------ Text block ------

Mehar Singh, J.
(1) In these two cases the question for consideration of the Full Bench on the validity of section 14 of the Hindu Succession Act, (No. 30) of 1956, (hereinafter referred to as the Act), may be formulated thus-
'Has the Parliament in enacting section 14 of the Act legislated to any extent in the exclusive legislative field of a State and, if so, are the provisions of the section, on this account, to that extent invalid?'
The first case is Amar Singh v. Baldev Singh, Second Appeal No. 1074 of 1959. On the death of Balla Singh, his widow Aso defendant came in possession of his land. On 10-3-1958, she made a gift of the same in favour of Baldev Singh, Harnek Singh, Sewa Singh, Ajaib Singh and Sarmukh Singh, defendants. The gift has been impugned by the plaintiff's, collaterals of Palla Singh, on the ground that Aso defendant has a widow's limited estate in the land & under custom she cannot alienate the same to the injury of their reversionary interests in the same, it being claimed that the land is ancestral qua them and Balla Singh.
The plaintiff's have stated in paragraph No. 2 of the plaint that the Act does not apply to them. The defendant took a preliminary defence, that taking the allegations of the plaintiff's to be true, Aso defendant under section 14 of the Act had become full owner of the land before the date of the gift, and the plaintiff's must fail because they have no right to control the power of alienation by her over such land. In the Courts below it was argued on behalf of the plaintiff's that section 14 of the Act does not apply to agricultural land for the legislative filed of the Parliament under entry 5 of List III in the Seventh Schedule to the Constitution, does not extend to legislative over agricultural land. This was the position under the Government of India Act, 1935, because in the corresponding entry legislation in regard to agricultural land had been specifically left out, but entry 5 of List III, as not worded, differs from the corresponding entry in that Act in that legislation on agricultural land, on subjects mentioned in the entry, has not been taken out from the ambit and scope of the entry.

------ Data ------

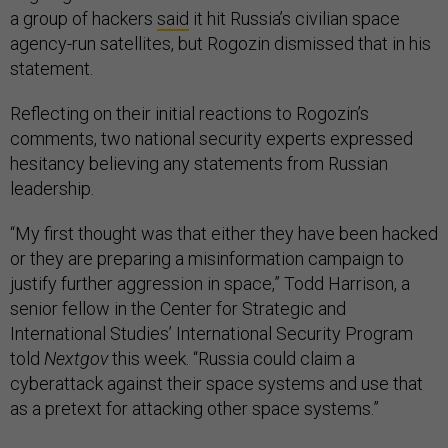
a group of hackers
said
it hit Russia’s civilian space
agency-run satellites, but Rogozin dismissed that in his
statement.
Reflecting on their initial reactions to Rogozin’s
comments, two national security experts expressed
hesitancy believing any statements from Russian
leadership.
“My first thought was that either they have been hacked
or they are preparing a misinformation campaign to
justify further aggression in space,” Todd Harrison, a
senior fellow in the Center for Strategic and
International Studies’ International Security Program
told
Nextgov
this week. “Russia could claim a
cyberattack against their space systems and use that
as a pretext for attacking other space systems.”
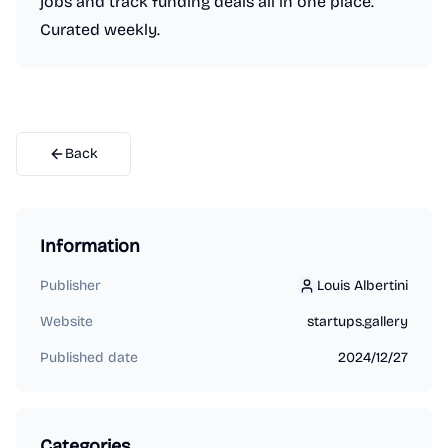
jobs and track funding deals all in one place.
Curated weekly.
Back
Information
Publisher
Louis Albertini
Louis Albertini
Website
startups.gallery
Published date
2024/12/27
Categories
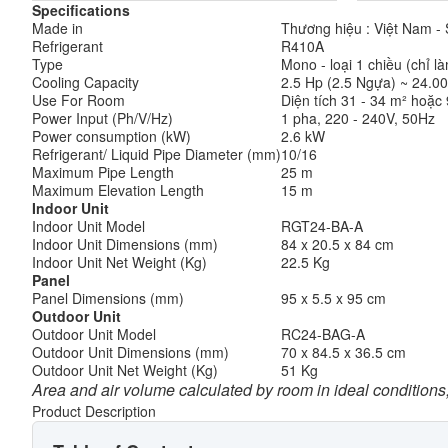
Specifications
Made in
Thương hiệu : Việt Nam - S
Refrigerant
R410A
Type
Mono - loại 1 chiều (chỉ l
Cooling Capacity
2.5 Hp (2.5 Ngựa) ~ 24.00
Use For Room
Diện tích 31 - 34 m² hoặc 
Power Input (Ph/V/Hz)
1 pha, 220 - 240V, 50Hz
Power consumption (kW)
2.6 kW
Refrigerant/ Liquid Pipe Diameter (mm)
10/16
Maximum Pipe Length
25 m
Maximum Elevation Length
15 m
Indoor Unit
Indoor Unit Model
RGT24-BA-A
Indoor Unit Dimensions (mm)
84 x 20.5 x 84 cm
Indoor Unit Net Weight (Kg)
22.5 Kg
Panel
Panel Dimensions (mm)
95 x 5.5 x 95 cm
Outdoor Unit
Outdoor Unit Model
RC24-BAG-A
Outdoor Unit Dimensions (mm)
70 x 84.5 x 36.5 cm
Outdoor Unit Net Weight (Kg)
51 Kg
Area and air volume calculated by room in ideal conditions,
Product Description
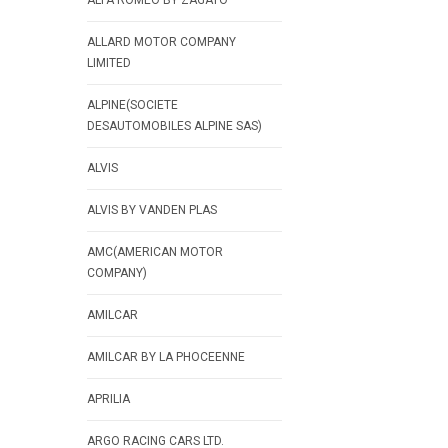
ALFA ROMEO BY ZAGATO
ALLARD MOTOR COMPANY
LIMITED
ALPINE(SOCIETE
DESAUTOMOBILES ALPINE SAS)
ALVIS
ALVIS BY VANDEN PLAS
AMC(AMERICAN MOTOR
COMPANY)
AMILCAR
AMILCAR BY LA PHOCEENNE
APRILIA
ARGO RACING CARS LTD.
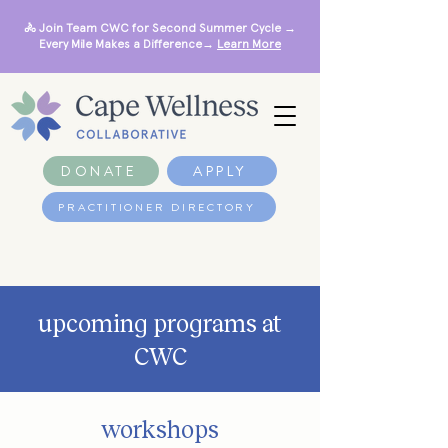
🚴 Join Team CWC for Second Summer Cycle →
Every Mile Makes a Difference→
Learn More
DONATE
APPLY
PRACTITIONER DIRECTORY
upcoming programs at
CWC
workshops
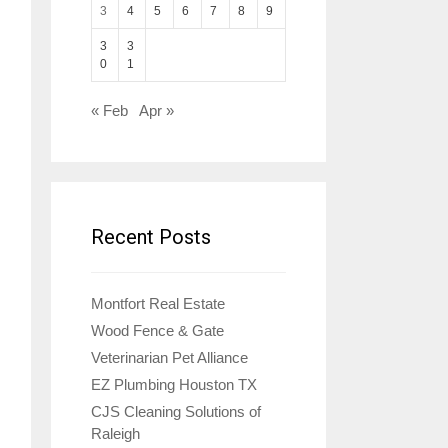
3
4
5
6
7
8
9
3
3
0
1
« Feb
Apr »
Recent Posts
Montfort Real Estate
Wood Fence & Gate
Veterinarian Pet Alliance
EZ Plumbing Houston TX
CJS Cleaning Solutions of
Raleigh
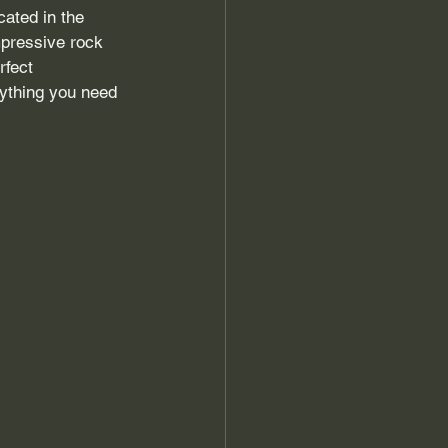
cated in the 
mpressive rock 
rfect 
rything you need 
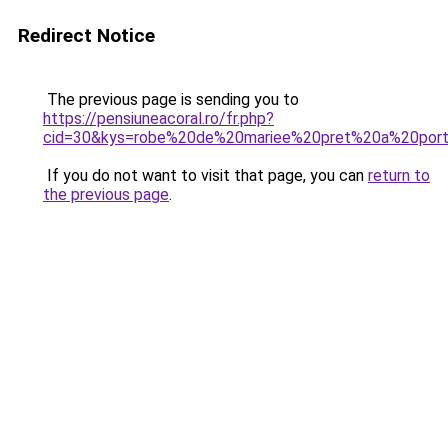
Redirect Notice
The previous page is sending you to
https://pensiuneacoral.ro/fr.php?
cid=30&kys=robe%20de%20mariee%20pret%20a%20por
If you do not want to visit that page, you can
return to
the previous page
.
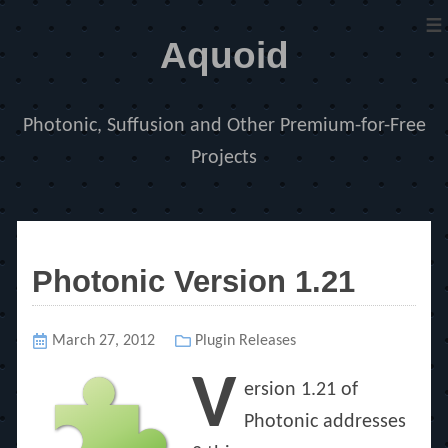
≡
Aquoid
Photonic, Suffusion and Other Premium-for-Free
Projects
Photonic Version 1.21
Posted
March 27, 2012
Categories
Plugin Releases
on
V
ersion 1.21 of
Photonic addresses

------

Answer the following questions using the judgment on section 14 of the Hindu Succession Act.
(a) What is the second appeal number of Amar Singh v. Baldev Singh?
(b) On what date did Aso make the gift of the land?
(c) In which paragraph of the plaint did the plaintiffs state that the Act does not apply to them?

Solution for this exercise:
(a) Second Appeal No. 1074 of 1959
(b) 10-3-1958
(c) Paragraph No. 2